Exercise
Reproduce the entries so that every line matches the original exactly.

__________________________________________________

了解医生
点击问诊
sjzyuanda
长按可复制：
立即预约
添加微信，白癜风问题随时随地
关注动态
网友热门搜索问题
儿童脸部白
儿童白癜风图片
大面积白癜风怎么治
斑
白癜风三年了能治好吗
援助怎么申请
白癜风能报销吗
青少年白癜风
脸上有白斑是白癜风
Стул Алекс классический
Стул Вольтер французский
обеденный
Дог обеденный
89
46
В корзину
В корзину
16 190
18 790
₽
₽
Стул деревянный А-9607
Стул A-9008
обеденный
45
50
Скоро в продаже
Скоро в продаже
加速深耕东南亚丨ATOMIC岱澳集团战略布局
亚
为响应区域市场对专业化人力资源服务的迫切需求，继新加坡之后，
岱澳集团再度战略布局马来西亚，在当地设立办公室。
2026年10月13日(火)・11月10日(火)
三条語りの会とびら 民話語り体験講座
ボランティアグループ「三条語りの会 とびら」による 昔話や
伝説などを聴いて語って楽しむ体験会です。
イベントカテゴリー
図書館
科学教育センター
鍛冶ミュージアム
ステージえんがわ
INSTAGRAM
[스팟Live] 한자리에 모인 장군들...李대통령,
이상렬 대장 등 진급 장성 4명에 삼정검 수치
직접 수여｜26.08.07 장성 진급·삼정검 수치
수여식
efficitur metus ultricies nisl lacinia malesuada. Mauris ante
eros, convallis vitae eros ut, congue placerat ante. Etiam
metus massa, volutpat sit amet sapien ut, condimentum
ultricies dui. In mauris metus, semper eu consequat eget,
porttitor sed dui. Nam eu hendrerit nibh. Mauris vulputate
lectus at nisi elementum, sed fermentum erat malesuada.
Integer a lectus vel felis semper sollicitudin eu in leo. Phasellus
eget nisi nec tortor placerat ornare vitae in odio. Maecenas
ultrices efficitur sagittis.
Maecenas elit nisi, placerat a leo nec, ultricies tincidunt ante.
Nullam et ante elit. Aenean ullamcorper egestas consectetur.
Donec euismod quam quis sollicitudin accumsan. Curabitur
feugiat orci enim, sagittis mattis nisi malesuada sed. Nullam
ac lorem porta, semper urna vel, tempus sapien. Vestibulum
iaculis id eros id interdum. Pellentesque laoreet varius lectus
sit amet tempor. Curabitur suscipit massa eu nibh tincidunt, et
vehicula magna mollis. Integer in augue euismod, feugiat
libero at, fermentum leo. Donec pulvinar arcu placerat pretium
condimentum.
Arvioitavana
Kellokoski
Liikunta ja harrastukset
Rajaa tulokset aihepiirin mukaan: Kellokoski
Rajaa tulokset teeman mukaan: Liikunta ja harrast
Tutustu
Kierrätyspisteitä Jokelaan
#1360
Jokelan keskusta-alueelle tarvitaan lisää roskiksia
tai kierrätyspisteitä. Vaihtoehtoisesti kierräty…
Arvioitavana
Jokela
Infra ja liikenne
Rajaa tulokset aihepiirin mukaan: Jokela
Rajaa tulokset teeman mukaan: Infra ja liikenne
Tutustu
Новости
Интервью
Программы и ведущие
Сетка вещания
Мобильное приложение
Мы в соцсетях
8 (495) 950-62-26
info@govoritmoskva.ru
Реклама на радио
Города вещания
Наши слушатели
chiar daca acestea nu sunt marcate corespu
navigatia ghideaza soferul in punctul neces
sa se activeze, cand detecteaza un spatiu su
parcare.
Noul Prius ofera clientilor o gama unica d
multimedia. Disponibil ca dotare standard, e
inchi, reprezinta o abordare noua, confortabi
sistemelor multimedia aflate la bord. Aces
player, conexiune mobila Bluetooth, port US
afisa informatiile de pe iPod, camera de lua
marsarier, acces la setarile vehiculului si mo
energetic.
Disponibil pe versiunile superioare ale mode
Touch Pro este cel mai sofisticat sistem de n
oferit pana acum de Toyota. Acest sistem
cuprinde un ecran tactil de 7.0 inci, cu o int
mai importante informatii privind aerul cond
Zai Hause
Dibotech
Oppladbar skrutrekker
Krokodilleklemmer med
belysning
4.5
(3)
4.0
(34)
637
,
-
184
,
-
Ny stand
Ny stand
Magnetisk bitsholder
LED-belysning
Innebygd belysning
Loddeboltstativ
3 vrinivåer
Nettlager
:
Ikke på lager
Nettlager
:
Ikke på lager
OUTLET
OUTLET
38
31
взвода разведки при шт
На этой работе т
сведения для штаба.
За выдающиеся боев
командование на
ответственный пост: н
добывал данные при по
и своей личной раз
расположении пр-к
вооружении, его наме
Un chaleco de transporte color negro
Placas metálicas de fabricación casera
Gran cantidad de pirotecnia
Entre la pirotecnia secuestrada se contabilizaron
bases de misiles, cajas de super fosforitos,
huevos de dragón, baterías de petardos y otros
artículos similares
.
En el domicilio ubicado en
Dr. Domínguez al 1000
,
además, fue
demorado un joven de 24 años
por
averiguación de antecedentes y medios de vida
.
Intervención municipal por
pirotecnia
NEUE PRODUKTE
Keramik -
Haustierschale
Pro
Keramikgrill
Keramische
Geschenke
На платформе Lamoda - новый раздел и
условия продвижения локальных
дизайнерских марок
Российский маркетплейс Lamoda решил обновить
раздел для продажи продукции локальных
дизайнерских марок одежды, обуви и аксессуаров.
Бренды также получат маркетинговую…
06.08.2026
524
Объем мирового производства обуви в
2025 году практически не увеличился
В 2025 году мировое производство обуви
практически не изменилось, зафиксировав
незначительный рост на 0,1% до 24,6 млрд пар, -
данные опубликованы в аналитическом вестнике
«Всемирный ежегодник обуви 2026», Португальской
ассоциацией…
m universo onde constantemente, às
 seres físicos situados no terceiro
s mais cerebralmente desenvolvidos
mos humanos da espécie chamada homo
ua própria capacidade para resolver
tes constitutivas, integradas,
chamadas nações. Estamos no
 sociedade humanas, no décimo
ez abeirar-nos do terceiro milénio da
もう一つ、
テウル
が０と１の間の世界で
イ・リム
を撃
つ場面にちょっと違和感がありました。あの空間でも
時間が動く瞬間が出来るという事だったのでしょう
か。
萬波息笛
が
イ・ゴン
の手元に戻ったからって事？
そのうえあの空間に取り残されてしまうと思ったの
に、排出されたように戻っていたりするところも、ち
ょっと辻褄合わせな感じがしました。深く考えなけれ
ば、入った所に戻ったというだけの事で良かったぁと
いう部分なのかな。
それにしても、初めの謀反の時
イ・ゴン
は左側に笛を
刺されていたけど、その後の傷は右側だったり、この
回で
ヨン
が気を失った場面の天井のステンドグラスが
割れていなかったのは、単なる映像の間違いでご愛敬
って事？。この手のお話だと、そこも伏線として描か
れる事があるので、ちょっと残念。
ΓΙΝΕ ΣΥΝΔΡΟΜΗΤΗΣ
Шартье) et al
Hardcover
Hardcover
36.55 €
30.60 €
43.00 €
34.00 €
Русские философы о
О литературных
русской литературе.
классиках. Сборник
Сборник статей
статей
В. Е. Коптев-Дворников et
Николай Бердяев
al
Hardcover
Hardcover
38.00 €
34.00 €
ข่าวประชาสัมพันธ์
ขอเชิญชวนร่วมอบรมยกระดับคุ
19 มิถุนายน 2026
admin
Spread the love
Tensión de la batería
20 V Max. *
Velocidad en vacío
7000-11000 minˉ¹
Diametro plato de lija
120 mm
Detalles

__________________________________________________

Solution for this exercise
了解医生
点击问诊
sjzyuanda
长按可复制：
立即预约
添加微信，白癜风问题随时随地
关注动态
网友热门搜索问题
儿童脸部白
儿童白癜风图片
大面积白癜风怎么治
斑
白癜风三年了能治好吗
援助怎么申请
白癜风能报销吗
青少年白癜风
脸上有白斑是白癜风
Стул Алекс классический
Стул Вольтер французский
обеденный
Дог обеденный
89
46
В корзину
В корзину
16 190
18 790
₽
₽
Стул деревянный А-9607
Стул A-9008
обеденный
45
50
Скоро в продаже
Скоро в продаже
加速深耕东南亚丨ATOMIC岱澳集团战略布局
亚
为响应区域市场对专业化人力资源服务的迫切需求，继新加坡之后，
岱澳集团再度战略布局马来西亚，在当地设立办公室。
2026年10月13日(火)・11月10日(火)
三条語りの会とびら 民話語り体験講座
ボランティアグループ「三条語りの会 とびら」による 昔話や
伝説などを聴いて語って楽しむ体験会です。
イベントカテゴリー
図書館
科学教育センター
鍛冶ミュージアム
ステージえんがわ
INSTAGRAM
[스팟Live] 한자리에 모인 장군들...李대통령,
이상렬 대장 등 진급 장성 4명에 삼정검 수치
직접 수여｜26.08.07 장성 진급·삼정검 수치
수여식
efficitur metus ultricies nisl lacinia malesuada. Mauris ante
eros, convallis vitae eros ut, congue placerat ante. Etiam
metus massa, volutpat sit amet sapien ut, condimentum
ultricies dui. In mauris metus, semper eu consequat eget,
porttitor sed dui. Nam eu hendrerit nibh. Mauris vulputate
lectus at nisi elementum, sed fermentum erat malesuada.
Integer a lectus vel felis semper sollicitudin eu in leo. Phasellus
eget nisi nec tortor placerat ornare vitae in odio. Maecenas
ultrices efficitur sagittis.
Maecenas elit nisi, placerat a leo nec, ultricies tincidunt ante.
Nullam et ante elit. Aenean ullamcorper egestas consectetur.
Donec euismod quam quis sollicitudin accumsan. Curabitur
feugiat orci enim, sagittis mattis nisi malesuada sed. Nullam
ac lorem porta, semper urna vel, tempus sapien. Vestibulum
iaculis id eros id interdum. Pellentesque laoreet varius lectus
sit amet tempor. Curabitur suscipit massa eu nibh tincidunt, et
vehicula magna mollis. Integer in augue euismod, feugiat
libero at, fermentum leo. Donec pulvinar arcu placerat pretium
condimentum.
Arvioitavana
Kellokoski
Liikunta ja harrastukset
Rajaa tulokset aihepiirin mukaan: Kellokoski
Rajaa tulokset teeman mukaan: Liikunta ja harrast
Tutustu
Kierrätyspisteitä Jokelaan
#1360
Jokelan keskusta-alueelle tarvitaan lisää roskiksia
tai kierrätyspisteitä. Vaihtoehtoisesti kierräty…
Arvioitavana
Jokela
Infra ja liikenne
Rajaa tulokset aihepiirin mukaan: Jokela
Rajaa tulokset teeman mukaan: Infra ja liikenne
Tutustu
Новости
Интервью
Программы и ведущие
Сетка вещания
Мобильное приложение
Мы в соцсетях
8 (495) 950-62-26
info@govoritmoskva.ru
Реклама на радио
Города вещания
Наши слушатели
chiar daca acestea nu sunt marcate corespu
navigatia ghideaza soferul in punctul neces
sa se activeze, cand detecteaza un spatiu su
parcare.
Noul Prius ofera clientilor o gama unica d
multimedia. Disponibil ca dotare standard, e
inchi, reprezinta o abordare noua, confortabi
sistemelor multimedia aflate la bord. Aces
player, conexiune mobila Bluetooth, port US
afisa informatiile de pe iPod, camera de lua
marsarier, acces la setarile vehiculului si mo
energetic.
Disponibil pe versiunile superioare ale mode
Touch Pro este cel mai sofisticat sistem de n
oferit pana acum de Toyota. Acest sistem
cuprinde un ecran tactil de 7.0 inci, cu o int
mai importante informatii privind aerul cond
Zai Hause
Dibotech
Oppladbar skrutrekker
Krokodilleklemmer med
belysning
4.5
(3)
4.0
(34)
637
,
-
184
,
-
Ny stand
Ny stand
Magnetisk bitsholder
LED-belysning
Innebygd belysning
Loddeboltstativ
3 vrinivåer
Nettlager
:
Ikke på lager
Nettlager
:
Ikke på lager
OUTLET
OUTLET
38
31
взвода разведки при шт
На этой работе т
сведения для штаба.
За выдающиеся боев
командование на
ответственный пост: н
добывал данные при по
и своей личной раз
расположении пр-к
вооружении, его наме
Un chaleco de transporte color negro
Placas metálicas de fabricación casera
Gran cantidad de pirotecnia
Entre la pirotecnia secuestrada se contabilizaron
bases de misiles, cajas de super fosforitos,
huevos de dragón, baterías de petardos y otros
artículos similares
.
En el domicilio ubicado en
Dr. Domínguez al 1000
,
además, fue
demorado un joven de 24 años
por
averiguación de antecedentes y medios de vida
.
Intervención municipal por
pirotecnia
NEUE PRODUKTE
Keramik -
Haustierschale
Pro
Keramikgrill
Keramische
Geschenke
На платформе Lamoda - новый раздел и
условия продвижения локальных
дизайнерских марок
Российский маркетплейс Lamoda решил обновить
раздел для продажи продукции локальных
дизайнерских марок одежды, обуви и аксессуаров.
Бренды также получат маркетинговую…
06.08.2026
524
Объем мирового производства обуви в
2025 году практически не увеличился
В 2025 году мировое производство обуви
практически не изменилось, зафиксировав
незначительный рост на 0,1% до 24,6 млрд пар, -
данные опубликованы в аналитическом вестнике
«Всемирный ежегодник обуви 2026», Португальской
ассоциацией…
m universo onde constantemente, às
 seres físicos situados no terceiro
s mais cerebralmente desenvolvidos
mos humanos da espécie chamada homo
ua própria capacidade para resolver
tes constitutivas, integradas,
chamadas nações. Estamos no
 sociedade humanas, no décimo
ez abeirar-nos do terceiro milénio da
もう一つ、
テウル
が０と１の間の世界で
イ・リム
を撃
つ場面にちょっと違和感がありました。あの空間でも
時間が動く瞬間が出来るという事だったのでしょう
か。
萬波息笛
が
イ・ゴン
の手元に戻ったからって事？
そのうえあの空間に取り残されてしまうと思ったの
に、排出されたように戻っていたりするところも、ち
ょっと辻褄合わせな感じがしました。深く考えなけれ
ば、入った所に戻ったというだけの事で良かったぁと
いう部分なのかな。
それにしても、初めの謀反の時
イ・ゴン
は左側に笛を
刺されていたけど、その後の傷は右側だったり、この
回で
ヨン
が気を失った場面の天井のステンドグラスが
割れていなかったのは、単なる映像の間違いでご愛敬
って事？。この手のお話だと、そこも伏線として描か
れる事があるので、ちょっと残念。
ΓΙΝΕ ΣΥΝΔΡΟΜΗΤΗΣ
Шартье) et al
Hardcover
Hardcover
36.55 €
30.60 €
43.00 €
34.00 €
Русские философы о
О литературных
русской литературе.
классиках. Сборник
Сборник статей
статей
В. Е. Коптев-Дворников et
Николай Бердяев
al
Hardcover
Hardcover
38.00 €
34.00 €
ข่าวประชาสัมพันธ์
ขอเชิญชวนร่วมอบรมยกระดับคุ
19 มิถุนายน 2026
admin
Spread the love
Tensión de la batería
20 V Max. *
Velocidad en vacío
7000-11000 minˉ¹
Diametro plato de lija
120 mm
Detalles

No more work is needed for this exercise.